Brunetti sabía que con Vianello podía ahorrarse su sermón sobre la conciencia cívica y el deber del ciudadano a ayudar a las autoridades en su lucha contra el crimen. La circunstancia de que eso fuera un asesinato, un doble asesinato, no supondría ni la menor diferencia para quienes vivían allí: el primer deber cívico era vivir tranquilos y no dejarse hostigar por el Estado. Más le valía a uno confiar en la familia y los vecinos. Al otro lado de este círculo de seguridad acechaban los peligros de la burocracia y el funcionariado con las inevitables complicaciones para quienes se involucraban con una y otro. Dejando a Vianello a sus reflexiones, Brunetti estuvo un rato contemplando el mar. Los barcos habían avanzado en la ruta hacia su punto de destino. Dichosos ellos, pensó el comisario.

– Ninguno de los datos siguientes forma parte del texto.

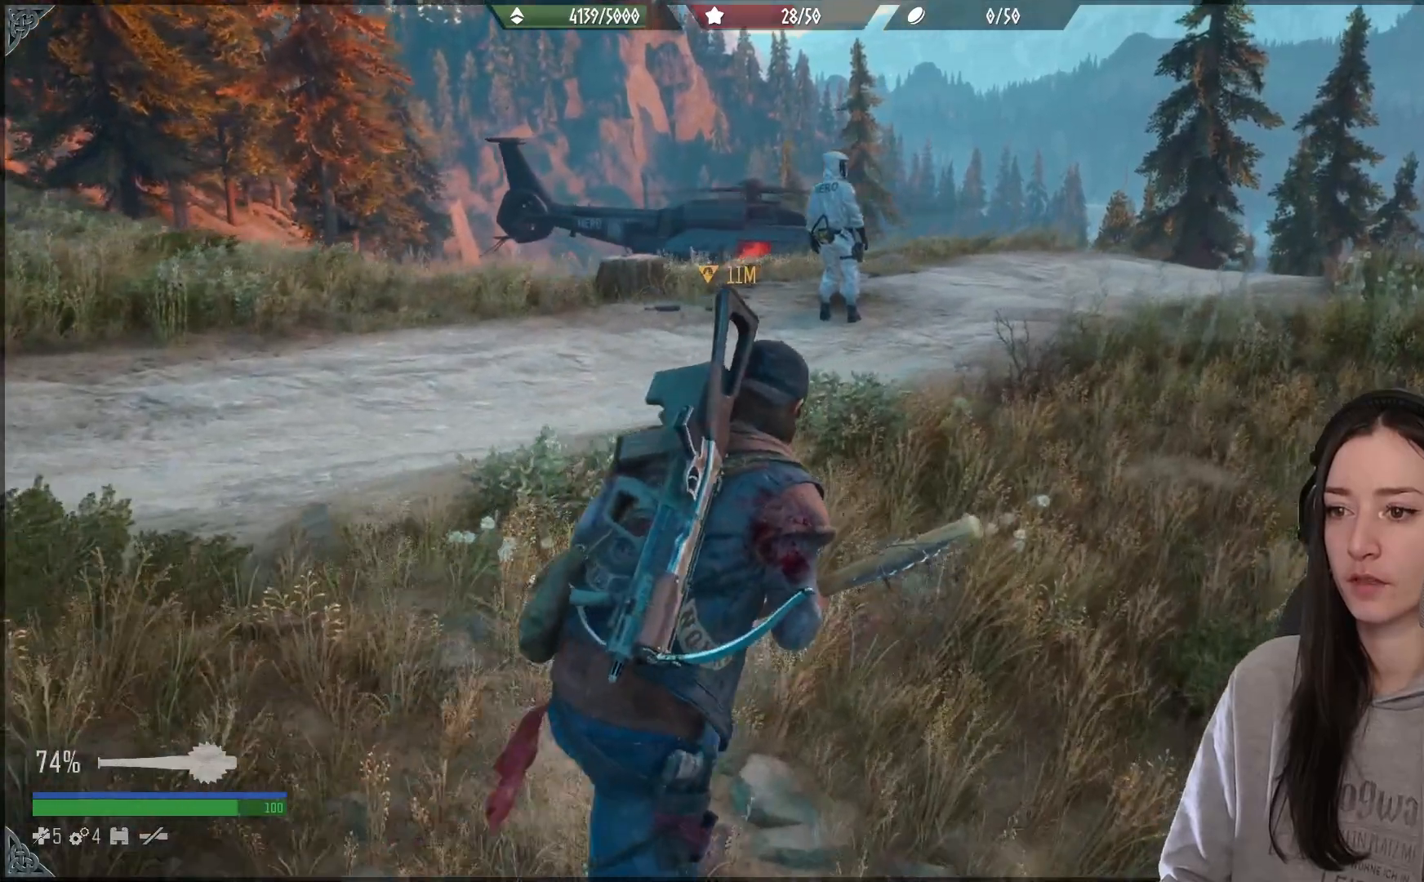
{"buttons": [], "left_stick": "up-left", "right_stick": "down", "events": [[33, "B", "up"], [317, "left_stick", "up-left"], [367, "right_stick", "center"], [450, "right_stick", "down"]]}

Brunetti comprendió que, mal que le pesara, Vianello estaba en lo cierto, que de nada serviría quedarse más tiempo en Pellestrina, y propuso regresar a Venecia, propuesta que Vianello recibió sin sorpresa. Bajaron la escalera del rompeolas, cruzaron la carretera, atravesaron el estrecho pueblo y salieron a la costa orientada a Venecia, donde los esperaba la lancha de la policía. Durante la travesía de la laguna, Vianello dio al comisario los nombres de las personas interrogadas e hizo un breve resumen de las banalidades que le habían contado. Había averiguado que Bottin tenía un hermano en Murano que trabajaba en una cristalería. Por lo demás, sus únicos allegados eran los parientes de su difunta esposa, que también vivían en aquella isla, aunque nadie parecía saber a qué se dedicaban.

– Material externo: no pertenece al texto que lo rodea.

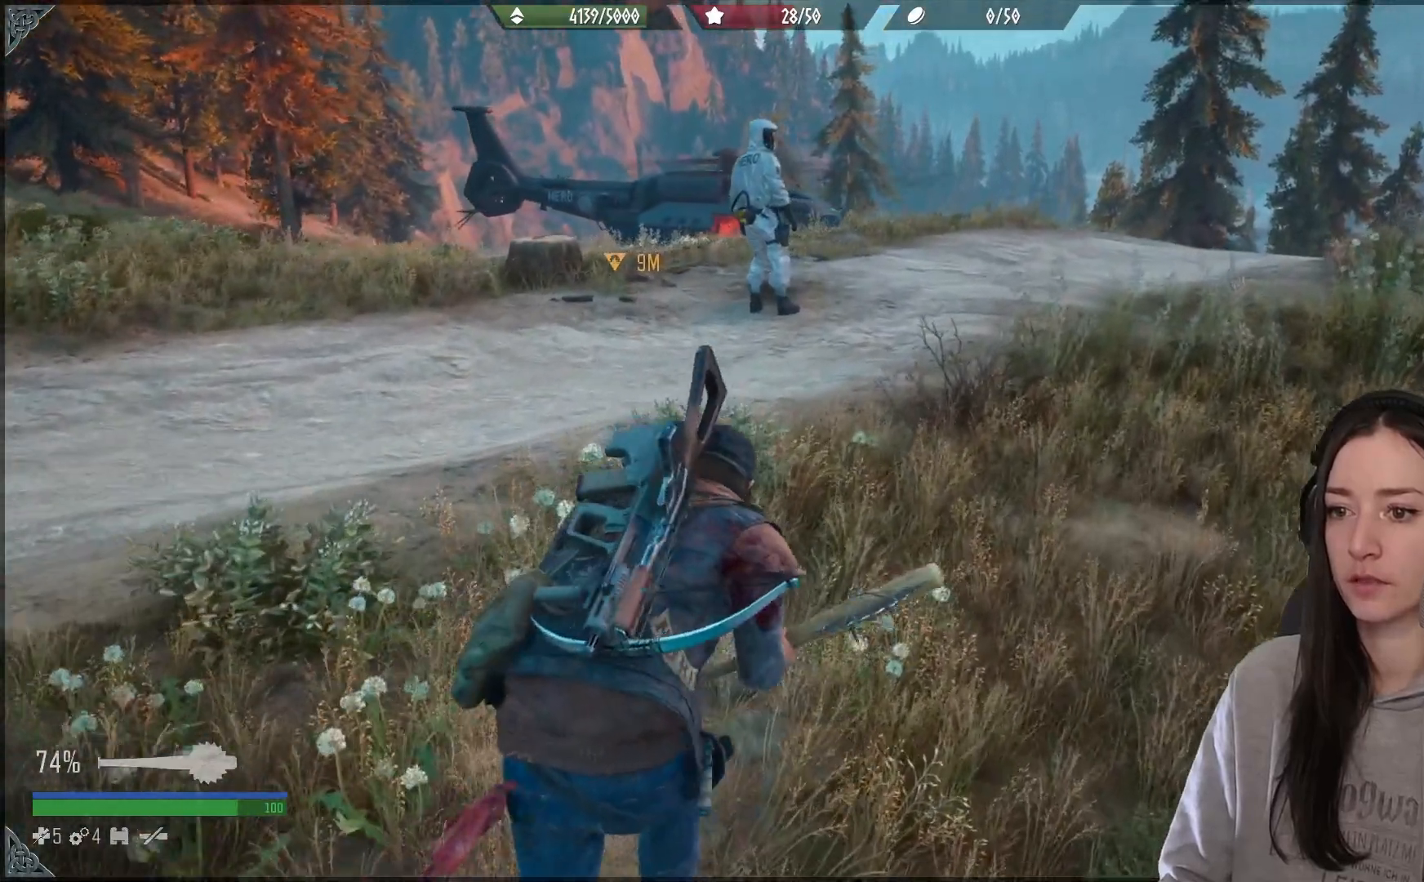
{"buttons": [], "left_stick": "up", "right_stick": "up", "events": [[50, "left_stick", "center"], [217, "right_stick", "center"], [317, "left_stick", "up"], [433, "right_stick", "up"]]}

No era que las personas interrogadas por Vianello se hubieran mostrado reacias a cooperar: respondían a todas las preguntas, pero sin dar más información que la que cabía en la respuesta más simple y directa. Nadie se extendía en detalles ni liberaba el caudal de chismorreo en el que nada la vida social de una comunidad. Desde luego, eran lo bastante listos como para no responder con escuetos monosílabos y hasta conseguían dar la impresión de que se esforzaban por recordar todo lo que pudiera ser de utilidad a la policía. Y, mientras tanto, Vianello veía lo que hacían y, probablemente, ellos veían que lo veía.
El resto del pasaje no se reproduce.